(Records excerpted from a collection)
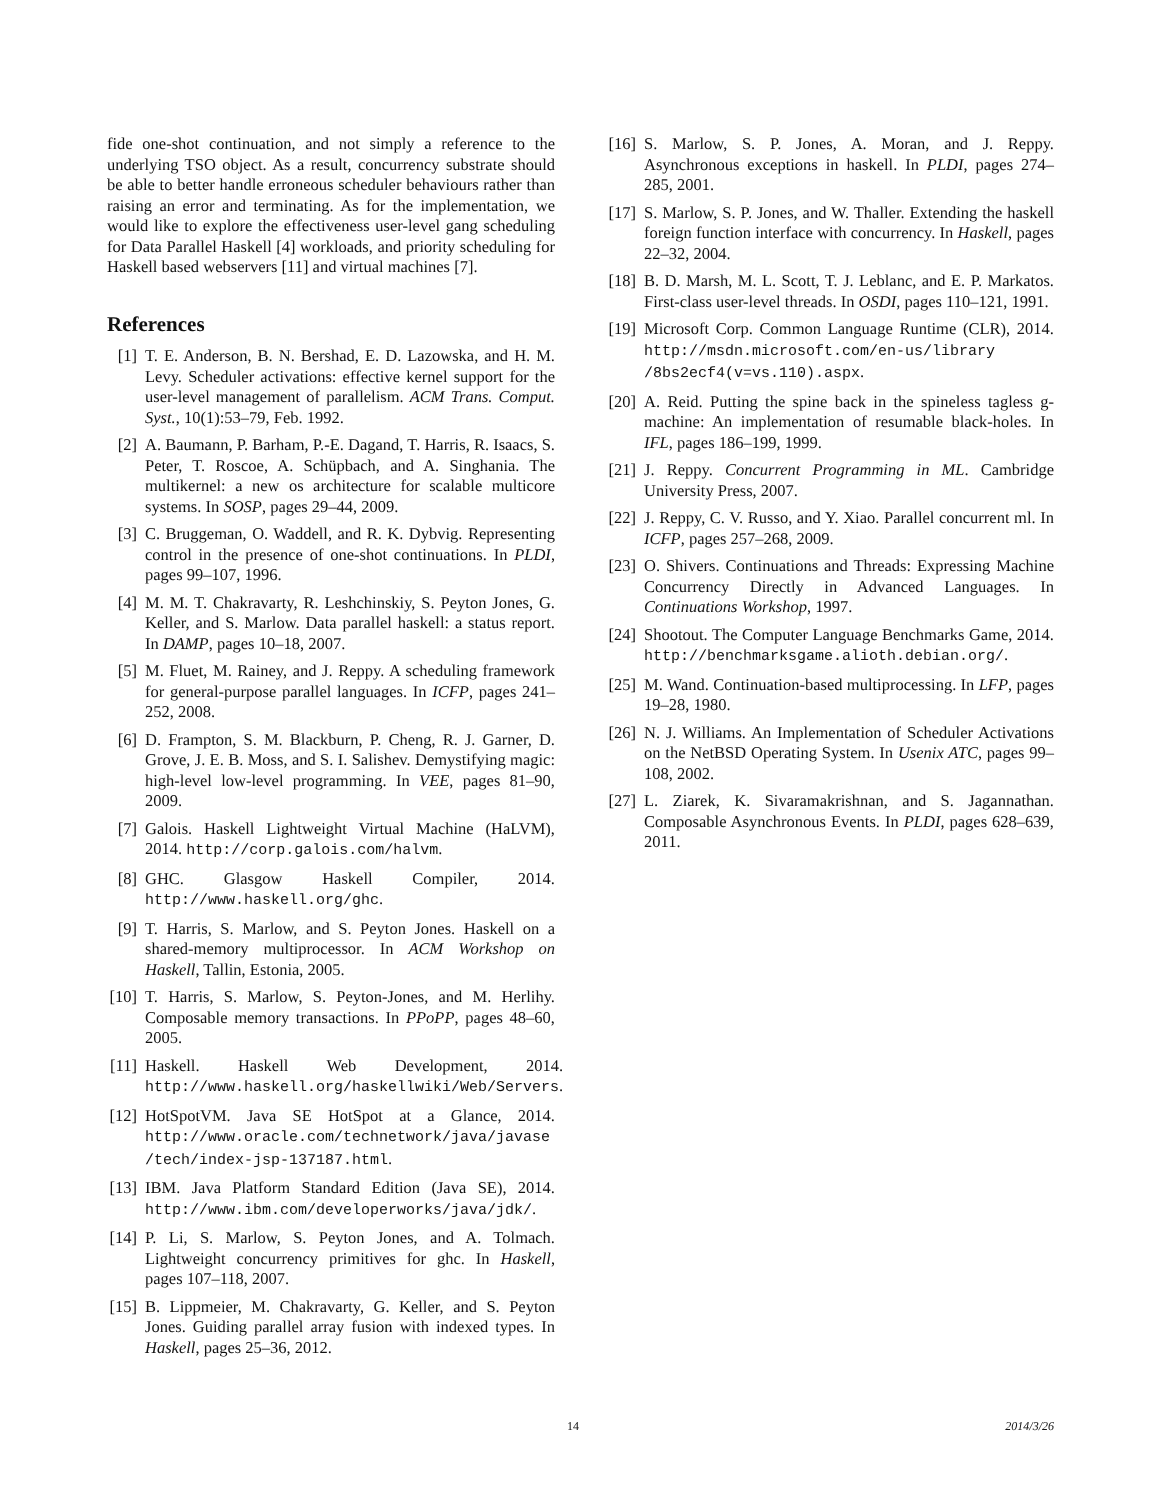fide one-shot continuation, and not simply a reference to the underlying TSO object. As a result, concurrency substrate should be able to better handle erroneous scheduler behaviours rather than raising an error and terminating. As for the implementation, we would like to explore the effectiveness user-level gang scheduling for Data Parallel Haskell [4] workloads, and priority scheduling for Haskell based webservers [11] and virtual machines [7].
References
[1] T. E. Anderson, B. N. Bershad, E. D. Lazowska, and H. M. Levy. Scheduler activations: effective kernel support for the user-level management of parallelism. ACM Trans. Comput. Syst., 10(1):53–79, Feb. 1992.
[2] A. Baumann, P. Barham, P.-E. Dagand, T. Harris, R. Isaacs, S. Peter, T. Roscoe, A. Schüpbach, and A. Singhania. The multikernel: a new os architecture for scalable multicore systems. In SOSP, pages 29–44, 2009.
[3] C. Bruggeman, O. Waddell, and R. K. Dybvig. Representing control in the presence of one-shot continuations. In PLDI, pages 99–107, 1996.
[4] M. M. T. Chakravarty, R. Leshchinskiy, S. Peyton Jones, G. Keller, and S. Marlow. Data parallel haskell: a status report. In DAMP, pages 10–18, 2007.
[5] M. Fluet, M. Rainey, and J. Reppy. A scheduling framework for general-purpose parallel languages. In ICFP, pages 241–252, 2008.
[6] D. Frampton, S. M. Blackburn, P. Cheng, R. J. Garner, D. Grove, J. E. B. Moss, and S. I. Salishev. Demystifying magic: high-level low-level programming. In VEE, pages 81–90, 2009.
[7] Galois. Haskell Lightweight Virtual Machine (HaLVM), 2014. http://corp.galois.com/halvm.
[8] GHC. Glasgow Haskell Compiler, 2014. http://www.haskell.org/ghc.
[9] T. Harris, S. Marlow, and S. Peyton Jones. Haskell on a shared-memory multiprocessor. In ACM Workshop on Haskell, Tallin, Estonia, 2005.
[10] T. Harris, S. Marlow, S. Peyton-Jones, and M. Herlihy. Composable memory transactions. In PPoPP, pages 48–60, 2005.
[11] Haskell. Haskell Web Development, 2014. http://www.haskell.org/haskellwiki/Web/Servers.
[12] HotSpotVM. Java SE HotSpot at a Glance, 2014. http://www.oracle.com/technetwork/java/javase /tech/index-jsp-137187.html.
[13] IBM. Java Platform Standard Edition (Java SE), 2014. http://www.ibm.com/developerworks/java/jdk/.
[14] P. Li, S. Marlow, S. Peyton Jones, and A. Tolmach. Lightweight concurrency primitives for ghc. In Haskell, pages 107–118, 2007.
[15] B. Lippmeier, M. Chakravarty, G. Keller, and S. Peyton Jones. Guiding parallel array fusion with indexed types. In Haskell, pages 25–36, 2012.
[16] S. Marlow, S. P. Jones, A. Moran, and J. Reppy. Asynchronous exceptions in haskell. In PLDI, pages 274–285, 2001.
[17] S. Marlow, S. P. Jones, and W. Thaller. Extending the haskell foreign function interface with concurrency. In Haskell, pages 22–32, 2004.
[18] B. D. Marsh, M. L. Scott, T. J. Leblanc, and E. P. Markatos. First-class user-level threads. In OSDI, pages 110–121, 1991.
[19] Microsoft Corp. Common Language Runtime (CLR), 2014. http://msdn.microsoft.com/en-us/library /8bs2ecf4(v=vs.110).aspx.
[20] A. Reid. Putting the spine back in the spineless tagless g-machine: An implementation of resumable black-holes. In IFL, pages 186–199, 1999.
[21] J. Reppy. Concurrent Programming in ML. Cambridge University Press, 2007.
[22] J. Reppy, C. V. Russo, and Y. Xiao. Parallel concurrent ml. In ICFP, pages 257–268, 2009.
[23] O. Shivers. Continuations and Threads: Expressing Machine Concurrency Directly in Advanced Languages. In Continuations Workshop, 1997.
[24] Shootout. The Computer Language Benchmarks Game, 2014. http://benchmarksgame.alioth.debian.org/.
[25] M. Wand. Continuation-based multiprocessing. In LFP, pages 19–28, 1980.
[26] N. J. Williams. An Implementation of Scheduler Activations on the NetBSD Operating System. In Usenix ATC, pages 99–108, 2002.
[27] L. Ziarek, K. Sivaramakrishnan, and S. Jagannathan. Composable Asynchronous Events. In PLDI, pages 628–639, 2011.
14 2014/3/26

▶ [What this task involves]: Transcribe every record above in full. Pictures stay out of the copy.

▶ [Response for this exercise]:
fide one-shot continuation, and not simply a reference to the underlying TSO object. As a result, concurrency substrate should be able to better handle erroneous scheduler behaviours rather than raising an error and terminating. As for the implementation, we would like to explore the effectiveness user-level gang scheduling for Data Parallel Haskell [4] workloads, and priority scheduling for Haskell based webservers [11] and virtual machines [7].
References
[1] T. E. Anderson, B. N. Bershad, E. D. Lazowska, and H. M. Levy. Scheduler activations: effective kernel support for the user-level management of parallelism. ACM Trans. Comput. Syst., 10(1):53–79, Feb. 1992.
[2] A. Baumann, P. Barham, P.-E. Dagand, T. Harris, R. Isaacs, S. Peter, T. Roscoe, A. Schüpbach, and A. Singhania. The multikernel: a new os architecture for scalable multicore systems. In SOSP, pages 29–44, 2009.
[3] C. Bruggeman, O. Waddell, and R. K. Dybvig. Representing control in the presence of one-shot continuations. In PLDI, pages 99–107, 1996.
[4] M. M. T. Chakravarty, R. Leshchinskiy, S. Peyton Jones, G. Keller, and S. Marlow. Data parallel haskell: a status report. In DAMP, pages 10–18, 2007.
[5] M. Fluet, M. Rainey, and J. Reppy. A scheduling framework for general-purpose parallel languages. In ICFP, pages 241–252, 2008.
[6] D. Frampton, S. M. Blackburn, P. Cheng, R. J. Garner, D. Grove, J. E. B. Moss, and S. I. Salishev. Demystifying magic: high-level low-level programming. In VEE, pages 81–90, 2009.
[7] Galois. Haskell Lightweight Virtual Machine (HaLVM), 2014. http://corp.galois.com/halvm.
[8] GHC. Glasgow Haskell Compiler, 2014. http://www.haskell.org/ghc.
[9] T. Harris, S. Marlow, and S. Peyton Jones. Haskell on a shared-memory multiprocessor. In ACM Workshop on Haskell, Tallin, Estonia, 2005.
[10] T. Harris, S. Marlow, S. Peyton-Jones, and M. Herlihy. Composable memory transactions. In PPoPP, pages 48–60, 2005.
[11] Haskell. Haskell Web Development, 2014. http://www.haskell.org/haskellwiki/Web/Servers.
[12] HotSpotVM. Java SE HotSpot at a Glance, 2014. http://www.oracle.com/technetwork/java/javase /tech/index-jsp-137187.html.
[13] IBM. Java Platform Standard Edition (Java SE), 2014. http://www.ibm.com/developerworks/java/jdk/.
[14] P. Li, S. Marlow, S. Peyton Jones, and A. Tolmach. Lightweight concurrency primitives for ghc. In Haskell, pages 107–118, 2007.
[15] B. Lippmeier, M. Chakravarty, G. Keller, and S. Peyton Jones. Guiding parallel array fusion with indexed types. In Haskell, pages 25–36, 2012.
[16] S. Marlow, S. P. Jones, A. Moran, and J. Reppy. Asynchronous exceptions in haskell. In PLDI, pages 274–285, 2001.
[17] S. Marlow, S. P. Jones, and W. Thaller. Extending the haskell foreign function interface with concurrency. In Haskell, pages 22–32, 2004.
[18] B. D. Marsh, M. L. Scott, T. J. Leblanc, and E. P. Markatos. First-class user-level threads. In OSDI, pages 110–121, 1991.
[19] Microsoft Corp. Common Language Runtime (CLR), 2014. http://msdn.microsoft.com/en-us/library /8bs2ecf4(v=vs.110).aspx.
[20] A. Reid. Putting the spine back in the spineless tagless g-machine: An implementation of resumable black-holes. In IFL, pages 186–199, 1999.
[21] J. Reppy. Concurrent Programming in ML. Cambridge University Press, 2007.
[22] J. Reppy, C. V. Russo, and Y. Xiao. Parallel concurrent ml. In ICFP, pages 257–268, 2009.
[23] O. Shivers. Continuations and Threads: Expressing Machine Concurrency Directly in Advanced Languages. In Continuations Workshop, 1997.
[24] Shootout. The Computer Language Benchmarks Game, 2014. http://benchmarksgame.alioth.debian.org/.
[25] M. Wand. Continuation-based multiprocessing. In LFP, pages 19–28, 1980.
[26] N. J. Williams. An Implementation of Scheduler Activations on the NetBSD Operating System. In Usenix ATC, pages 99–108, 2002.
[27] L. Ziarek, K. Sivaramakrishnan, and S. Jagannathan. Composable Asynchronous Events. In PLDI, pages 628–639, 2011.
14 2014/3/26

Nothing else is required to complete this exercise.